Terkadang kita tidak memperoleh sumber-sumber yang jelas mengenai sebuah perkembangan menarik dalam sebuah perjalanan bangsa kita. Umpamannya saja, titik temu Hindu-Budha di negeri kita tidak ada sumber-sumbernya. Yang ada hanyalah peninggalan berupa Candi Prambanan di timur Yogyakarta yang berbeda dari Candi Hindu di Kalingga (Dieng) dan Candi Budha di Borobudur. Kepindahan umat Hindu-Budha dari Klaten ke Kediri di Jawa Timur sekarang di bawah pimpinan Darmawangsa yang kemudian menyatakan diri sebagai Prabu, juga tidak jelas keterangan tertulisnya. Ketika kemudian gabungan Hindu-Budha ini melahirkan konsep Bhairawa (sekarang disebut Birawa), kejadian itu pun dinilai hanya sepintas lalu belaka dalam sejarah kita, padahal ia kemudian melahirkan imperium Majapahit.

Kelangkaan sumber tertulis ini sering membuat kita harus melakukan rekonstruksi sejarah atas masa lampau kita untuk membaca runtuhnya kerajaan Kalingga yang beragama Hindu di pegunungan Dieng itu, dengan menyebutkan munculnya percampuran Hindu-Budha saja, juga merupakan sebuah kerja yang gegabah. Karena kerajaan Kalingga itu sirna karena munculnya budaya campuran Hindu-Budha di Jawa Tengah, di samping datangnya Islam dalam bentuk tarekat Qodiriyah di kawasan yang sama. Di desa Candirejo, puncak Dieng, tidak jauh di pusat kerajaan Kalingga, terdapat kuburan Syaikh Abdullah Qutbuddin, pembawa tarekat Qodiriyah pertama kali di pulau Jawa. Penulis harus berjalan kaki tiga setengah kilometer jauhnya, beberapa tahun yang lalu, untuk mencapai makam tersebut, melintasi dua buah sungai tanpa jembatan, pematang sawah dan tanah-tanah perawan yang melintasi sebuah lembah untuk mencapainya.

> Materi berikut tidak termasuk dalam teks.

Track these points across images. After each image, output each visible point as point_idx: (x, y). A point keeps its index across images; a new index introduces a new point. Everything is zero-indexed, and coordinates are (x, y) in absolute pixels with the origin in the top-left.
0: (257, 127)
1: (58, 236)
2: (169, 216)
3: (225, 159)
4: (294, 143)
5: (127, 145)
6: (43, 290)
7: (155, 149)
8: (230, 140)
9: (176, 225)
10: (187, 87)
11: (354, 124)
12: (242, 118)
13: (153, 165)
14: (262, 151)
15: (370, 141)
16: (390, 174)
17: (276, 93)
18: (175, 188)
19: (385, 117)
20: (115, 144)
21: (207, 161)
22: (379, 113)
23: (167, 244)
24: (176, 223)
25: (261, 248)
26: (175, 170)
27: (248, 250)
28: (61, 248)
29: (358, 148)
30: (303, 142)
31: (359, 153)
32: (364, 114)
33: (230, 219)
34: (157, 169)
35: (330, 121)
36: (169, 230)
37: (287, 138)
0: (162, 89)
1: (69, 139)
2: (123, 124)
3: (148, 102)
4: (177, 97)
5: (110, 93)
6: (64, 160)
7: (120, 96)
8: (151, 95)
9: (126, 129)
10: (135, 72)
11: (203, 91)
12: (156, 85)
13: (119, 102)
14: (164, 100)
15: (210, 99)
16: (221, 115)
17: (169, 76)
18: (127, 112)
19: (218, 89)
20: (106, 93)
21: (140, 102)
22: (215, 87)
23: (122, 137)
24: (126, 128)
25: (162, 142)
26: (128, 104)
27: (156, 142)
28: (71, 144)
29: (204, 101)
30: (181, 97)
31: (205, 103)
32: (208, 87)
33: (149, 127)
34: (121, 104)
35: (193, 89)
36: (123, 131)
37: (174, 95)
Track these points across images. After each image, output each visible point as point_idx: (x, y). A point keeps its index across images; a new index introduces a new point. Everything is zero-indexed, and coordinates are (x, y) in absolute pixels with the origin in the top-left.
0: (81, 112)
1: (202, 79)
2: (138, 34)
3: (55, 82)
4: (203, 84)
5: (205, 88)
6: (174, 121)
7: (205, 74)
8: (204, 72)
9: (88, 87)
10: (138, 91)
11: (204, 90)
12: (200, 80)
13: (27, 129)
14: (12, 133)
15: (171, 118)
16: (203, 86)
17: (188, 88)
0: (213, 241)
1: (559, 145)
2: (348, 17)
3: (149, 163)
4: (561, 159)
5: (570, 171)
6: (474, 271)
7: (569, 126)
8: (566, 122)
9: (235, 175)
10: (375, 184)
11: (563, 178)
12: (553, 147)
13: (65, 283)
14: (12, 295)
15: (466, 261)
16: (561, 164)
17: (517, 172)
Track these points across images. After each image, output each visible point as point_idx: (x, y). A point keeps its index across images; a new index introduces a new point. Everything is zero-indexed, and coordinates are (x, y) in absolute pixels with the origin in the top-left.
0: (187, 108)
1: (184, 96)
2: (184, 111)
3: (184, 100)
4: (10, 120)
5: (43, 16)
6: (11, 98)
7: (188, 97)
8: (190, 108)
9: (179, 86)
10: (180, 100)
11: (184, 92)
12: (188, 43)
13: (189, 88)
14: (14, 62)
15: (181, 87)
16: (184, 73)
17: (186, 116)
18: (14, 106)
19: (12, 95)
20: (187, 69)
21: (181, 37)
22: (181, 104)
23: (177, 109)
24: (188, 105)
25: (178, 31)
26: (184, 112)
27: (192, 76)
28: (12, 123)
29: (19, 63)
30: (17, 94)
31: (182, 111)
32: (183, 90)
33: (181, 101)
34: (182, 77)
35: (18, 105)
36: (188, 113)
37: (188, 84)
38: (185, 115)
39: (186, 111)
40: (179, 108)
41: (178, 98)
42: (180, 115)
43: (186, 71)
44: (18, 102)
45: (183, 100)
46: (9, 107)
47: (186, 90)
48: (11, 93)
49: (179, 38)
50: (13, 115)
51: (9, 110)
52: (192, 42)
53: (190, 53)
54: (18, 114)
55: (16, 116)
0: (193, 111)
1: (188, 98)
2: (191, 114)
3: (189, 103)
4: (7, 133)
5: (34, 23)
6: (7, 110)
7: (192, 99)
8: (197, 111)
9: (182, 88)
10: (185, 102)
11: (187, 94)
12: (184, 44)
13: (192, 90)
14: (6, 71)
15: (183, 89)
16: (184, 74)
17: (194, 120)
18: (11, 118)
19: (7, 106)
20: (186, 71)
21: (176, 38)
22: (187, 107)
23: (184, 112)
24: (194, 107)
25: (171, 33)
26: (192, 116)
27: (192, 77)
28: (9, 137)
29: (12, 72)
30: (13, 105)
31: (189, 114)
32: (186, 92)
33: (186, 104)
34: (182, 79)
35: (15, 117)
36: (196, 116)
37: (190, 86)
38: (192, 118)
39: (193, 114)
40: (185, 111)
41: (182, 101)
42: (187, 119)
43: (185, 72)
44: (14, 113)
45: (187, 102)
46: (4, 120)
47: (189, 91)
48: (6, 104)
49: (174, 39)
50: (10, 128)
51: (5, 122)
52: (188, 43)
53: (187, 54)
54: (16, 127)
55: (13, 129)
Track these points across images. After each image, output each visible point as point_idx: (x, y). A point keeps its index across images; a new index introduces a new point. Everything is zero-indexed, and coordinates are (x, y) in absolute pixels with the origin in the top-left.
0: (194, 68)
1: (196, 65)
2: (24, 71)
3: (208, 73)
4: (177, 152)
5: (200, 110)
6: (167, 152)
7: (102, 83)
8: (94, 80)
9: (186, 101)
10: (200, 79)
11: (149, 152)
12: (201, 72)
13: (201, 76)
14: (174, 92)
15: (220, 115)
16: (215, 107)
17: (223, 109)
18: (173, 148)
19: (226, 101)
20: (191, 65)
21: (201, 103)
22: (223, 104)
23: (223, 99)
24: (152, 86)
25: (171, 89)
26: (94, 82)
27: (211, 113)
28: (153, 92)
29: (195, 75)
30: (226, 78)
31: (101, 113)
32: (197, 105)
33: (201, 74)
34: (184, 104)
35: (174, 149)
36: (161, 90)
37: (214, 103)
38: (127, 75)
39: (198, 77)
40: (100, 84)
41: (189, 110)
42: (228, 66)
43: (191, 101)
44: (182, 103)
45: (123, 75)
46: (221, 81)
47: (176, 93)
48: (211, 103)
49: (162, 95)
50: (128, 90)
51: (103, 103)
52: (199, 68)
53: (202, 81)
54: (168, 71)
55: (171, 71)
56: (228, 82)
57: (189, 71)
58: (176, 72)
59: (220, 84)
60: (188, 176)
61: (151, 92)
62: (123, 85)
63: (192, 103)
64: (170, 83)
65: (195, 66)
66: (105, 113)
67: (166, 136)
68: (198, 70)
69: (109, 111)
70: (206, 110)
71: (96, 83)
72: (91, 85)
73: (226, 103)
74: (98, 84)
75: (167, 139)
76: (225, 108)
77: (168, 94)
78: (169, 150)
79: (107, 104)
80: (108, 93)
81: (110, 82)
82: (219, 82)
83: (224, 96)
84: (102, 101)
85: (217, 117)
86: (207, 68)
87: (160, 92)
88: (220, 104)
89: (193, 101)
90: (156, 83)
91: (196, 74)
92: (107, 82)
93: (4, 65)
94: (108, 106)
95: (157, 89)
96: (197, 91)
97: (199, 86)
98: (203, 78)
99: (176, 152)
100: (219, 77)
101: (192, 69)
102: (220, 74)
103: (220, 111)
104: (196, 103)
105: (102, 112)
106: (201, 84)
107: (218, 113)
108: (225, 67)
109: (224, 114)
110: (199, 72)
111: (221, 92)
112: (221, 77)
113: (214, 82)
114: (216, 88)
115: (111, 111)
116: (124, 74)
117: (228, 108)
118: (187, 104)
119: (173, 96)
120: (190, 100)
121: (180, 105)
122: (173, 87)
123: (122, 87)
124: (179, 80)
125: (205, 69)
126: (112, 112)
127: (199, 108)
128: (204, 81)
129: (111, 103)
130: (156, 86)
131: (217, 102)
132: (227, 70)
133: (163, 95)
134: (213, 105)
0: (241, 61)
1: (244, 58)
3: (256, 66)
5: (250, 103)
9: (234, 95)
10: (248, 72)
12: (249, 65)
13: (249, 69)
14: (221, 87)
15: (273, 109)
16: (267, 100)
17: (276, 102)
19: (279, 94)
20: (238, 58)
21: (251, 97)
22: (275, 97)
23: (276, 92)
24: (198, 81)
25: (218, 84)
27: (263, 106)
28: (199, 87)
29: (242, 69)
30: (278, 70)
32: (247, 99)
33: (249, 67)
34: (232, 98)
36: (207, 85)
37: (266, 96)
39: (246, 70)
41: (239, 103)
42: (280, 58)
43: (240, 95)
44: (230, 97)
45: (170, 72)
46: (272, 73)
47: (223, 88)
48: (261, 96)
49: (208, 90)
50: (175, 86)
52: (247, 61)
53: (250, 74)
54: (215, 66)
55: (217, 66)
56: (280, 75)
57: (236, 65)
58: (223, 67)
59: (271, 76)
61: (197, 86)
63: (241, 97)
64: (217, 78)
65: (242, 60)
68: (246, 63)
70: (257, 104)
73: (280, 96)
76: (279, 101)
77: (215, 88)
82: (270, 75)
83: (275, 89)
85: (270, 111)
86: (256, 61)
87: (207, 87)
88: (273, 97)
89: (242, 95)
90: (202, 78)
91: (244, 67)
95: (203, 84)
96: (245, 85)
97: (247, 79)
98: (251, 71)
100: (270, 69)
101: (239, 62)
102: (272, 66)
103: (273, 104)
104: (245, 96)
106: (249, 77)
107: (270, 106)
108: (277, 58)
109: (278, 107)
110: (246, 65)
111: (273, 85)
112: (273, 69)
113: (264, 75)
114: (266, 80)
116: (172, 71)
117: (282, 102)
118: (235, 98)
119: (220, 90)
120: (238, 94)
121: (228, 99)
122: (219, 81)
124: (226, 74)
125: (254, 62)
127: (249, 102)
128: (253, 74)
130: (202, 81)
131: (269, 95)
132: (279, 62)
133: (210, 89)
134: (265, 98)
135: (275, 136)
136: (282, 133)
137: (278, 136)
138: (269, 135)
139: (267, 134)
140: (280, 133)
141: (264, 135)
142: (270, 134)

Bukankah ini membuktikan terulangnya kembali apa yang disebut oleh Arnold J. Toynbee dalam “From Oxus to Indus”; Masyhad yang merupakan kota makam Sayyidina Ali di Afghanistan, mengalahkan Balkh yang merupakan pusat kerajaan, setelah berjalan beberapa abad di Afghanistan. Pertempuran kultural antara kawasan kuburan melawan pemerintahan juga masih terasa saat ini di negeri kita: komplek Ampel melawan daerah Tugu Pahlawan di Surabaya, ataupun Luar Batang melawan Gambir-Kuningan di Jakarta.